Devenu en quelques années un acteur phare du cinéma français, Gaspard Ulliel est de la distribution de Moon Knight, série Marvel, prochainement diffusée sur Disney+.

Révélé en 2003, à 19 ans à peine, dans Les égarés d’André Téchiné aux côtés d’Emmanuelle Béart, Gaspard Ulliel avait impressionné en 2014 pour son interprétation du couturier Yves Saint Laurent dans Saint Laurent de Bertrand Bonello.

Il avait été nommé pour le César du meilleur acteur pour ce film, mais s’était vu damer le pion par son concurrent Pierre Niney dans Yves Saint Laurent.

Deux Césars

Né le 25 novembre 1984 de parents stylistes, Gaspard Ulliel a passé son enfance entre l’école et l’appartement familial, dans le centre de Paris, où il dessinait pendant des heures.

C’est une amie de sa mère qui lui propose d’intégrer l’agence de comédiens qu’elle vient de créer. Il n’a que 11 ans, mais il obtient très vite un petit rôle dans un téléfilm.

Après quelques stages d’été au cours Florent, il s’inscrit après son bac à l’université de Saint-Denis pour des études de cinéma qu’il abandonnera d’autant plus vite que sa carrière va vite décoller.

Il est remarqué par Michel Blanc qui lui offre en 2002 un rôle dans une comédie à succès, Embrassez qui vous voudrez.

Mais le révélateur, ce sera André Téchiné avec Les égarés où il incarne Yvan, un garçon plutôt sauvage qui, pendant l’exode, traverse les routes de France avec deux enfants et leur mère. Pour ces deux films, Gaspard Ulliel est nommé au César du Meilleur espoir masculin en 2003 et en 2004.

C’est la troisième fois qui sera la bonne : il décrochera la statuette en 2005 grâce à Un long dimanche de fiançailles de Jean-Pierre Jeunet, dans lequel il incarne Manech, le fiancé de Mathilde (Audrey Tautou), disparu en 1917 dans les tranchées.

Égérie

Son éclectisme ne se dément pas : en 2009, on le retrouve en fils d’Isabelle Huppert dans Un barrage contre le Pacifique de Rithy Panh, mais aussi en rejeton de Jean Reno dans un thriller, Le premier cercle. En 2010, il joue Henri de Guise dans La princesse de Montpensier de Bertrand Tavernier.

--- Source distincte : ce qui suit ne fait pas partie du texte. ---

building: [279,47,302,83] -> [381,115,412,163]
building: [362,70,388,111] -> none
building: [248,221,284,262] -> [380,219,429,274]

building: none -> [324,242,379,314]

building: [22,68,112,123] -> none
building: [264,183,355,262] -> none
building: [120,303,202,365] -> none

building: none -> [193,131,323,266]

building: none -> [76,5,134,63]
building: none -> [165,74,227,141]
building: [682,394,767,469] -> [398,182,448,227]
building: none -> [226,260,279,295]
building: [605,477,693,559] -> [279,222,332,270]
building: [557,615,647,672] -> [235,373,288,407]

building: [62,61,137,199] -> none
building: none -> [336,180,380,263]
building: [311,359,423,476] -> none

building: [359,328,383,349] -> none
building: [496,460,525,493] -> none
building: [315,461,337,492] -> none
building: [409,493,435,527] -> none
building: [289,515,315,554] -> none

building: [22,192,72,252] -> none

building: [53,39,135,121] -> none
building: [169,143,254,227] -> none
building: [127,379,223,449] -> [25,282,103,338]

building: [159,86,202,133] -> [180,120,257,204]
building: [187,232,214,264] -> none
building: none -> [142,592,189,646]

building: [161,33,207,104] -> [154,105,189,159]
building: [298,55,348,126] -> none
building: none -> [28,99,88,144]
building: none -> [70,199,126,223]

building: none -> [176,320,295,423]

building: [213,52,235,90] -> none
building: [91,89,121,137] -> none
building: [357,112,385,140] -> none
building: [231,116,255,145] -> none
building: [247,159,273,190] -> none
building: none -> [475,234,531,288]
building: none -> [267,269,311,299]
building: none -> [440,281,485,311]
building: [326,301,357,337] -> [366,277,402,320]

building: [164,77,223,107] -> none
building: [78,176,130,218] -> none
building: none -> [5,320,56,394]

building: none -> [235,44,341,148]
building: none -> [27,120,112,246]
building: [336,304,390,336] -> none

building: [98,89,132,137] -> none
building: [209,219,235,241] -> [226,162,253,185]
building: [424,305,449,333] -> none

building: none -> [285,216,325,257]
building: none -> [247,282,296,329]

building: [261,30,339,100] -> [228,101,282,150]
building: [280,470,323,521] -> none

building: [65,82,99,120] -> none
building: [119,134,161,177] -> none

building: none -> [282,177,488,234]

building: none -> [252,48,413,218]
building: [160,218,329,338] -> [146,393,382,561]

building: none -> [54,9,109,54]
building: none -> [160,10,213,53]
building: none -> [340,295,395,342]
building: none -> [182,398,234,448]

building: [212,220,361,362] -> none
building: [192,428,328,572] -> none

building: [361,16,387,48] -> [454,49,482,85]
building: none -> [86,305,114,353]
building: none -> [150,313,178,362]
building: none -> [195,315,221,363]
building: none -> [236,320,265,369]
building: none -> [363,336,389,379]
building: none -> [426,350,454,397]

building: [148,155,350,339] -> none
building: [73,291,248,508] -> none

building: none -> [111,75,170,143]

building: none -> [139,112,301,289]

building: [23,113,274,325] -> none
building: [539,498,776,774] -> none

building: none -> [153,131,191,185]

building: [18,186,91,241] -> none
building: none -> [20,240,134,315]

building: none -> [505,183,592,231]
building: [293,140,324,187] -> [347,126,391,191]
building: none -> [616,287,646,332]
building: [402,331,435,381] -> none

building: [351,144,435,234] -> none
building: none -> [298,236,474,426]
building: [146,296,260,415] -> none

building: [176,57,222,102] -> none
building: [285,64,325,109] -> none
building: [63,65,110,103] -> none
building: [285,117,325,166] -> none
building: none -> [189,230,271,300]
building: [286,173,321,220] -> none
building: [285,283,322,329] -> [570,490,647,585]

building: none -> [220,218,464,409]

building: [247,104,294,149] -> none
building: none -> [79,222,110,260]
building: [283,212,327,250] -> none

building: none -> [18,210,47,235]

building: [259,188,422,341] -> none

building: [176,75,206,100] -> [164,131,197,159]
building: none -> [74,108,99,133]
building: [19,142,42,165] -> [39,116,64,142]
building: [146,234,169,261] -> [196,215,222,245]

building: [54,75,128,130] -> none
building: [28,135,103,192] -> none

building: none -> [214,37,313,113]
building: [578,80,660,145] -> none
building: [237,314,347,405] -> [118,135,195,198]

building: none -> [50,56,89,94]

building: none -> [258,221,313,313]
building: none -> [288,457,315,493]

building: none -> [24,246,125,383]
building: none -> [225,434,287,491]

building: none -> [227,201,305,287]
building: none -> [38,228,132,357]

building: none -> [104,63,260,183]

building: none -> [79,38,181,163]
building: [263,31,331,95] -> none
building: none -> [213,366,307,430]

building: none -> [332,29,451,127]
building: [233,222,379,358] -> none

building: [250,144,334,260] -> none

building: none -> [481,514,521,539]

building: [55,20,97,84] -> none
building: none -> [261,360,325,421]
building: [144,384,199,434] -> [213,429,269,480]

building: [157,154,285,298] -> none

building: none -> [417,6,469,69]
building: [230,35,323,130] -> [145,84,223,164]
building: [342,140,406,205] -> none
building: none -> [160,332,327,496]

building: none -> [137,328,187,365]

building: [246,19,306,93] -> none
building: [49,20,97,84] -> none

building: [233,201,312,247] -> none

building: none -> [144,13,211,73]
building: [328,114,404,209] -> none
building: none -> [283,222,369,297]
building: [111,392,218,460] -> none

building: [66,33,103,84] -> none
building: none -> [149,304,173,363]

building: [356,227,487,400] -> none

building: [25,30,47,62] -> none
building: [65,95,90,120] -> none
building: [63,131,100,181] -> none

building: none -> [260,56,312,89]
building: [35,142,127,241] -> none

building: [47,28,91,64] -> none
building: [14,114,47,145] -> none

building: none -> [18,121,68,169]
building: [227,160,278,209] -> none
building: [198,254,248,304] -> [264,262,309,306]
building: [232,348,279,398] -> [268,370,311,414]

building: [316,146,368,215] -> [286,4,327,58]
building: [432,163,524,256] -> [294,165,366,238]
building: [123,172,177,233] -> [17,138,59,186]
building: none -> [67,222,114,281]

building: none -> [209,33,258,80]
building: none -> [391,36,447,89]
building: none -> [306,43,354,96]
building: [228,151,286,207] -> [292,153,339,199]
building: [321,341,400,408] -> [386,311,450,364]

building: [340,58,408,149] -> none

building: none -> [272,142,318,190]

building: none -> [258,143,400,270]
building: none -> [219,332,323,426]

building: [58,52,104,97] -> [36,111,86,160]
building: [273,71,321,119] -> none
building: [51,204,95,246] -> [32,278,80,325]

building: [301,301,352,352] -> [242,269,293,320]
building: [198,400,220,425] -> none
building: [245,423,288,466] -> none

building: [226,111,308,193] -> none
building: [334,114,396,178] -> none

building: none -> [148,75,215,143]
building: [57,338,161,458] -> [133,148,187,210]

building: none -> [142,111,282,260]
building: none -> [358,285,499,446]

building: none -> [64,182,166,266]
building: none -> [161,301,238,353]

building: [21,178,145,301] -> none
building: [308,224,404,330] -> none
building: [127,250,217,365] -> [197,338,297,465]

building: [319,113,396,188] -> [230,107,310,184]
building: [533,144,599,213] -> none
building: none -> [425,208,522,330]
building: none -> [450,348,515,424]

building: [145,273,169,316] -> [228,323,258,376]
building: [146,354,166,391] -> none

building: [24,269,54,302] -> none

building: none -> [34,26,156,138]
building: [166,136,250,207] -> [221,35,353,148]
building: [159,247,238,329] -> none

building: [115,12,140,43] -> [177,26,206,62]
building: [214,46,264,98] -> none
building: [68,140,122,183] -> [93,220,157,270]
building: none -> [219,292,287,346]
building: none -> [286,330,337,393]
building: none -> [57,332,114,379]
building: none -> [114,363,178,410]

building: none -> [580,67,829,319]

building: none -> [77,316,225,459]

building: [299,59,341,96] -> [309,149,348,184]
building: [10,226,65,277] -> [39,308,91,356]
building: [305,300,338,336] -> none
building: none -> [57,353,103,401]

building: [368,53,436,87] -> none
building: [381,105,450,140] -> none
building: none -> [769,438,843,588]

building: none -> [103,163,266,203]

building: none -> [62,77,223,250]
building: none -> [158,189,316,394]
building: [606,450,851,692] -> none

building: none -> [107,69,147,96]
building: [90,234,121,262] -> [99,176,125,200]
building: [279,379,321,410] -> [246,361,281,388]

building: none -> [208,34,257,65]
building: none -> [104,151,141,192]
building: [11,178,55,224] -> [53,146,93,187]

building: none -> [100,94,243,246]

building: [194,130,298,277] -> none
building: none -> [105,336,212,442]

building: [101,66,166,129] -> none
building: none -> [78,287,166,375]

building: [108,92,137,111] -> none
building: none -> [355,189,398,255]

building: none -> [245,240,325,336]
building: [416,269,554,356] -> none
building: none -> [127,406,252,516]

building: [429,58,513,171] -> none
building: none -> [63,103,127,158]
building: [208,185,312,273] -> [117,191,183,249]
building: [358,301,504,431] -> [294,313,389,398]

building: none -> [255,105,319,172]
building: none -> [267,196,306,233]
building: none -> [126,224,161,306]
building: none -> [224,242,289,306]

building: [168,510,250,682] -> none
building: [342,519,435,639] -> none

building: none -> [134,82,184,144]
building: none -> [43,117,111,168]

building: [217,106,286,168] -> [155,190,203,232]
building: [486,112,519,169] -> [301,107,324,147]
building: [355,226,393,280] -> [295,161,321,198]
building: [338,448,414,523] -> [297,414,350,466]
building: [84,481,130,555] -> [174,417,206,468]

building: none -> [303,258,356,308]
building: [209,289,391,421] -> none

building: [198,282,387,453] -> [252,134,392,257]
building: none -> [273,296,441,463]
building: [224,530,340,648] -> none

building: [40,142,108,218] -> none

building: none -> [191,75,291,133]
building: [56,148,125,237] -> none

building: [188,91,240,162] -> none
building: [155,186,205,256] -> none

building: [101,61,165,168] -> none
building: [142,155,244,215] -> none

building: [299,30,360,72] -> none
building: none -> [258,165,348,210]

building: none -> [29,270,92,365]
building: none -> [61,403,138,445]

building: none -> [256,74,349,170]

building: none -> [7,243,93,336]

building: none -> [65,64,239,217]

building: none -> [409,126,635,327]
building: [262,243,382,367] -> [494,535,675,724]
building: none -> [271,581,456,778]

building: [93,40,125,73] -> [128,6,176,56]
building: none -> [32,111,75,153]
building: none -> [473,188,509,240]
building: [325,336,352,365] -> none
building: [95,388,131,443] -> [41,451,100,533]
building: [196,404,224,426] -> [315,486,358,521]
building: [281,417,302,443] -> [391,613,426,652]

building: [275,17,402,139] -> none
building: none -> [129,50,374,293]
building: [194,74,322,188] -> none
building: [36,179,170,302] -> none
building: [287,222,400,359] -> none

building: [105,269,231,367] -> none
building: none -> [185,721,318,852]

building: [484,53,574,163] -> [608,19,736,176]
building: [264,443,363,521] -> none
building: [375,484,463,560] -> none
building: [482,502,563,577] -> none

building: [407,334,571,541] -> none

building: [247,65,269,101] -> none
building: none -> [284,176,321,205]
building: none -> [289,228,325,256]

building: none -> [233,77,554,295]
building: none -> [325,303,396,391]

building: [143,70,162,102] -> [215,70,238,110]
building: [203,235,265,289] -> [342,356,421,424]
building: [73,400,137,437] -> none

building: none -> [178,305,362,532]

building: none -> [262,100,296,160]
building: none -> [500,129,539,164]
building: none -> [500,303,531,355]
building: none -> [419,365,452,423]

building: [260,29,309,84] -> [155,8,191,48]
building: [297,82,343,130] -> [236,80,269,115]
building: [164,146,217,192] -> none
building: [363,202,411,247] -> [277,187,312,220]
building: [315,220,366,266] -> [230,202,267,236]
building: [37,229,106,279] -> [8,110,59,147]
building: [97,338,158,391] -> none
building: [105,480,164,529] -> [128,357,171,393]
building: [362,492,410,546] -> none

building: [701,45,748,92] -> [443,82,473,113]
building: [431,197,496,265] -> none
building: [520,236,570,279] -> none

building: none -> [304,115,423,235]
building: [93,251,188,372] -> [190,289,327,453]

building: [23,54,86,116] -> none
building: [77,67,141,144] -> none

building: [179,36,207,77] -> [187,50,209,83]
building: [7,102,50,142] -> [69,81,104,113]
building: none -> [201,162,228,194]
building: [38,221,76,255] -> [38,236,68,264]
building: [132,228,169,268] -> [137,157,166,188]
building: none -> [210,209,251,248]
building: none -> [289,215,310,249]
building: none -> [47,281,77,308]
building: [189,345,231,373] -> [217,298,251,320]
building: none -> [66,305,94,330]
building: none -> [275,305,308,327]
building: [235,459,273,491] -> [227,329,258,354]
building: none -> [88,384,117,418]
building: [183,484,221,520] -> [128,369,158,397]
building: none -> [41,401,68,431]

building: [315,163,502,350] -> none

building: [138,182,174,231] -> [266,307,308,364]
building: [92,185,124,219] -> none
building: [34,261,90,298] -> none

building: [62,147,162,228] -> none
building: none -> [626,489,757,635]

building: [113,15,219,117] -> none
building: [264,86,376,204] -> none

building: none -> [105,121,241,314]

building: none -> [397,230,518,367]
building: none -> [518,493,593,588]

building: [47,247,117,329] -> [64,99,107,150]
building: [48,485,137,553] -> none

Devenu un acteur de premier plan, il enchaîne les tournages, y compris aux États-Unis dans Hannibal Lecter : les origines du mal, qui conte les jeunes années du tueur en série cannibale. Son premier rôle en anglais.

En 2017, il rafle le César du meilleur acteur pour son rôle bouleversant dans Juste la fin du monde du prodige québécois Xavier Dolan, sur un écrivain qui, après douze ans d’absence, vient annoncer à sa famille qu’il va mourir.

Son visage et sa silhouette de jeune premier, il les affiche aussi dans les défilés de mode et les films publicitaires.

Un contrat signé avec Chanel pour laquelle il devient l’égérie d’un parfum lui a fait dire : « Tout à coup, j’ai eu un confort financier qui m’a permis de choisir, d’attendre, de ne pas inonder les écrans ».

Un de ses metteurs en scène, Rodolphe Marconi, qui l’a fait tourner dans Le dernier jour, dit de lui : « Gaspard est un ciel bleu traversé de nuages qui n’éclatent jamais. Un garçon étrange, difficile à percer. Il a sûrement une fêlure, le jour où ça va s’ouvrir, ça va faire mal… ».

L’acteur était père d’un petit garçon.